Mr. Germany’s love for literature was immediately evident, said Wolf, who designed the tower.

“On entering his office for the first time, as we shook hands a title in his bookcase to the right caught my eye,” Wolf said. “Our first words were not a discussion of the project but of Thucydides’ History of the Peloponnesian War. With this an immediate friendship was forged.”

•••

The young man from Plant City had long since married a South Tampa Gasparilla queen, the late Mary Ellen Germany. She taught school before giving birth to the first of their four children.

She died seven years ago at the age of 82.

They had lived for decades in one home then another near the Palma Ceia Golf and Country Club before retiring to a condominium at Howell Park on Bayshore Boulevard.

Time had stolen others from Mr. Germany, including one of his law partners, John Arthur Jones, and Gibbons, the congressman, whom Mr. Germany loved like a brother.

To some it is the curse of a long life: burying friends and loved ones.

But Mr. Germany reached out to those younger for comfort, and in so doing, provided it.

“I want to hold your hand and talk about Sam,” he once told another lawyer at the news of Gibbons’ passing.

As a widower, he held court at the Howell Park swimming pool with visitors and neighbors.

He gathered fledgling lawyers for excursions to iconic Mel’s Hot Dogs in the summer.

He worked until age 90 and read his daily newspapers until last Friday, daughter Lindsey Robbins said.

He met friends for breakfast at the Palma Ceia club.
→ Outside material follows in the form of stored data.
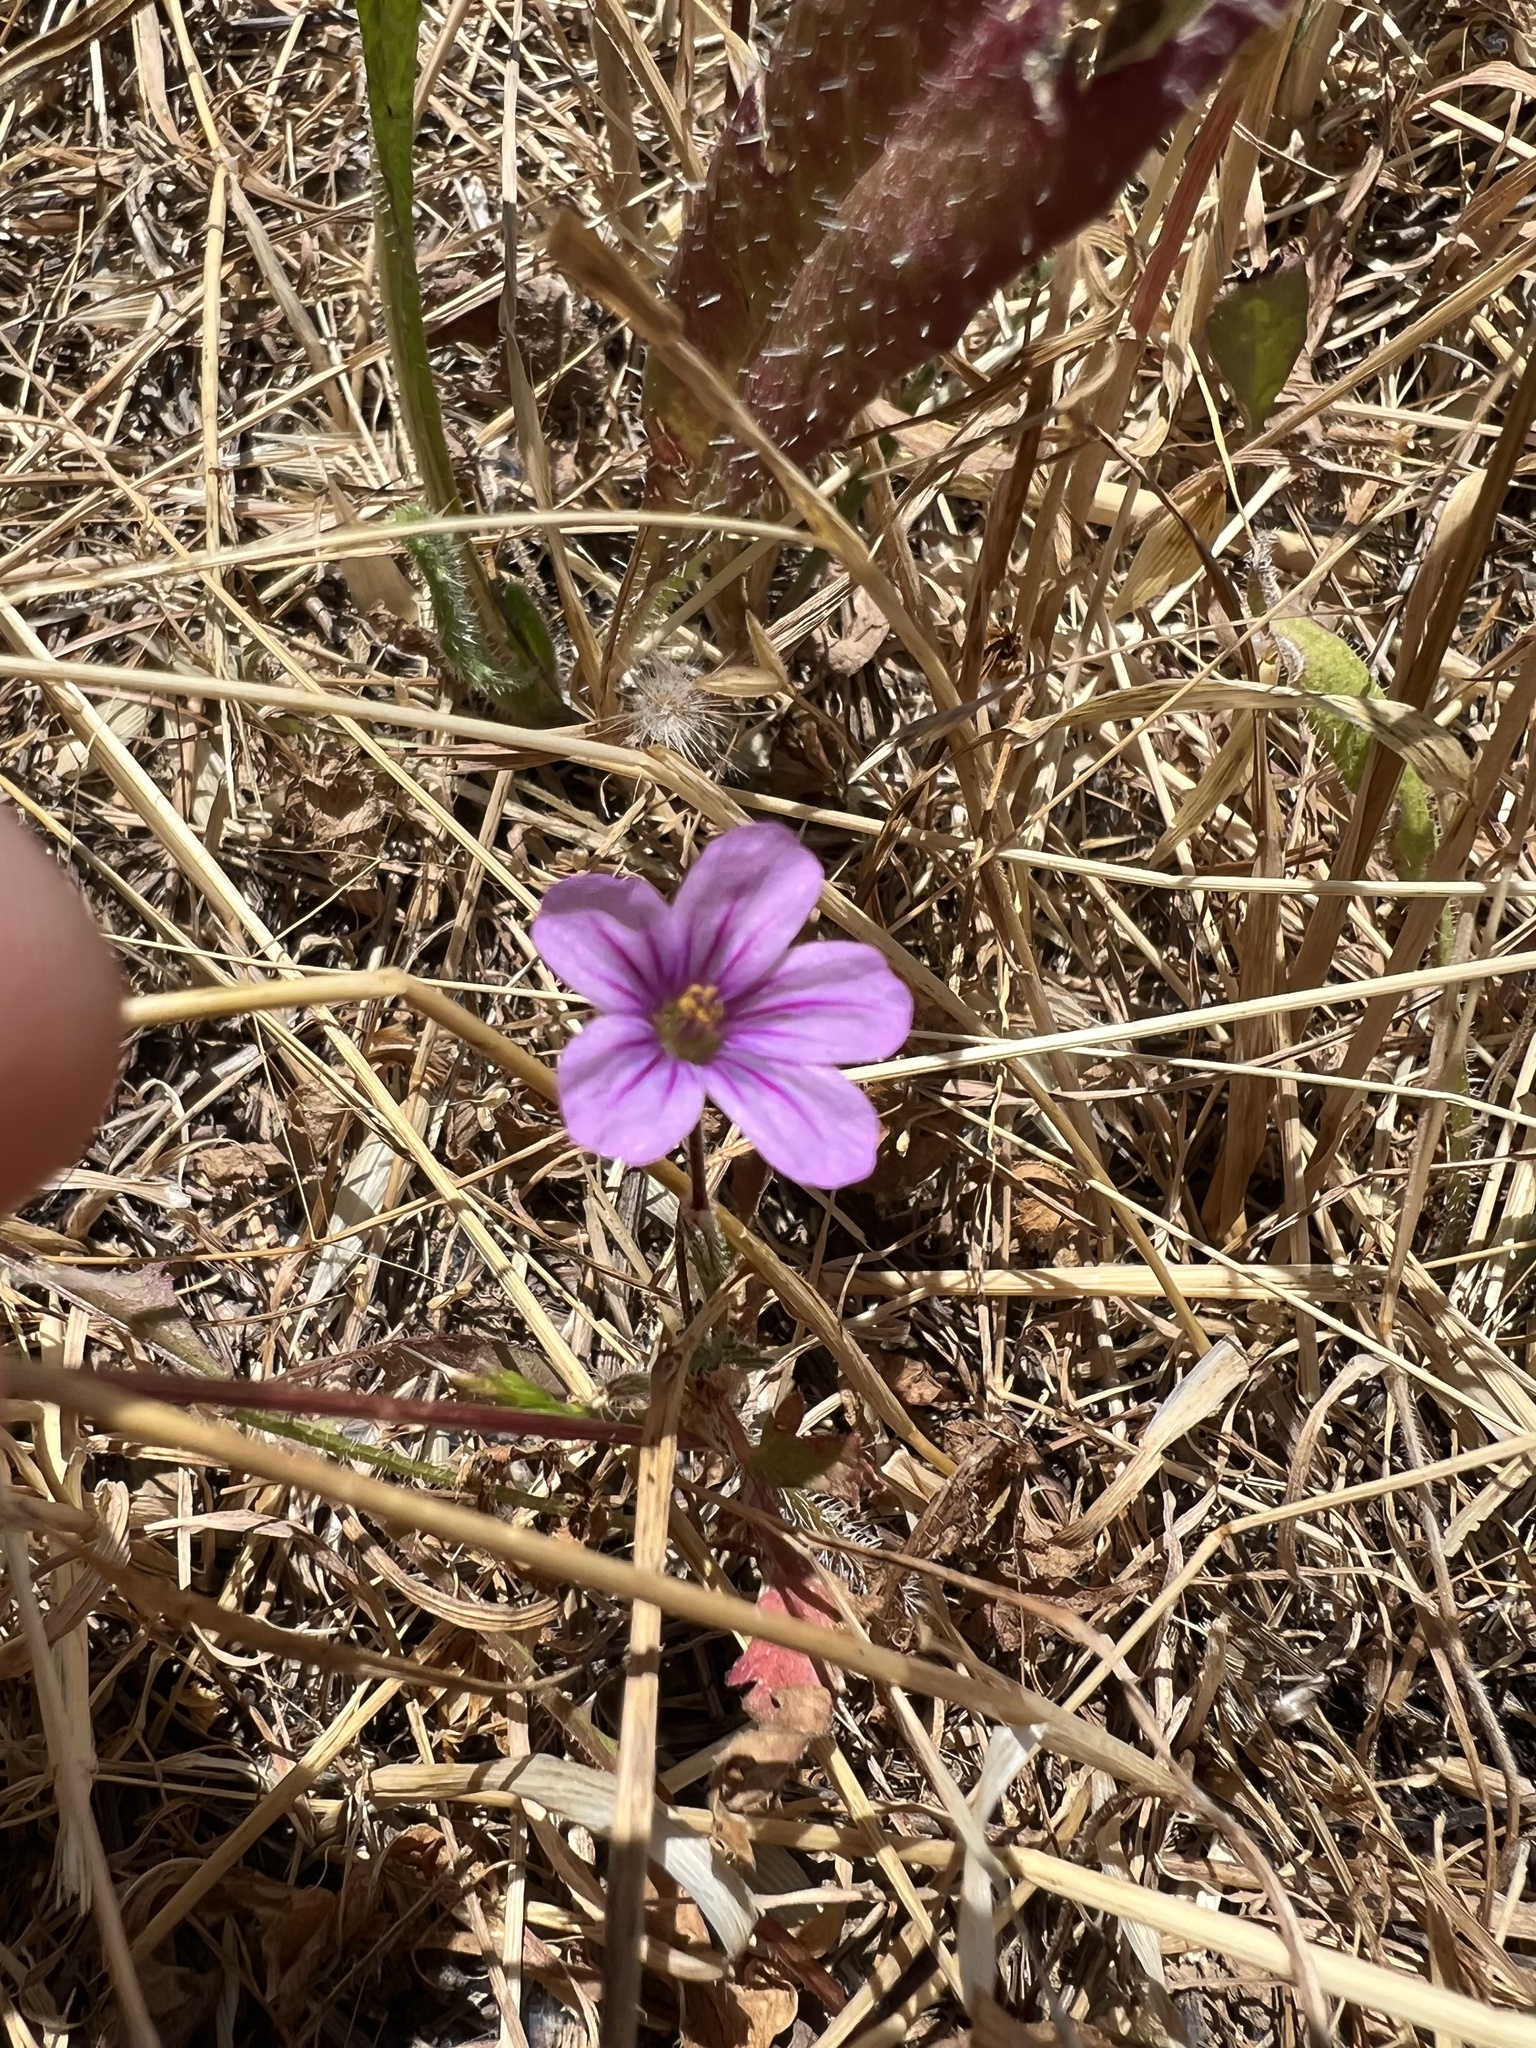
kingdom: Plantae
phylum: Tracheophyta
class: Magnoliopsida
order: Geraniales
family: Geraniaceae
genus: Erodium
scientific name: Erodium botrys
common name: Mediterranean stork's-bill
His absence this month was noted. A server called home to check up on him.

Mr. Germany’s cancer was confirmed 2½ weeks ago after the discovery of a tumor on his pancreas, the family said.

He wasted no time. He saw friends and loved ones. He talked to people on the phone.

It was as if he had an agenda each day, a daughter said.

He died as he so often had lived: amid the excitement of a big idea and the hope of making his community better.

With a signature on paper, he left the financial means to jump start one final civic project — the John Germany Youth Reading Initiative — through the Hillsborough County Friends of the Library organization.

He wanted to encourage children to dream, Robbins said.

He knew that books were the way.

News researcher John Martin contributed to this report. Contact Patty Ryan at pryan@tampabay.com or (813) 226-3382.

. Biography

John F. Germany

Born: Jan. 16, 1923

Died: Aug. 26, 2015

Memorial service: 11 a.m. Saturday, St. John’s Episcopal Church, 902 S Orleans Ave., Tampa

Survivors: daughters, Sue Ellen Lucas, Jan Gruetz­macher, Lindsey Robbins; son, John Germany Jr.; eight grandchildren and a great-grandson.

Donations to the John Germany Youth Reading Initiative should include the name of the program and be made payable to “Friends of the Library,” John F. Germany Public Library, 900 N Ashley Drive, Tampa, FL 33602.

TV: At 9 p.m. Thursday WEDU: Ch. 3 will rebroadcast an April interview the PBS station had with him.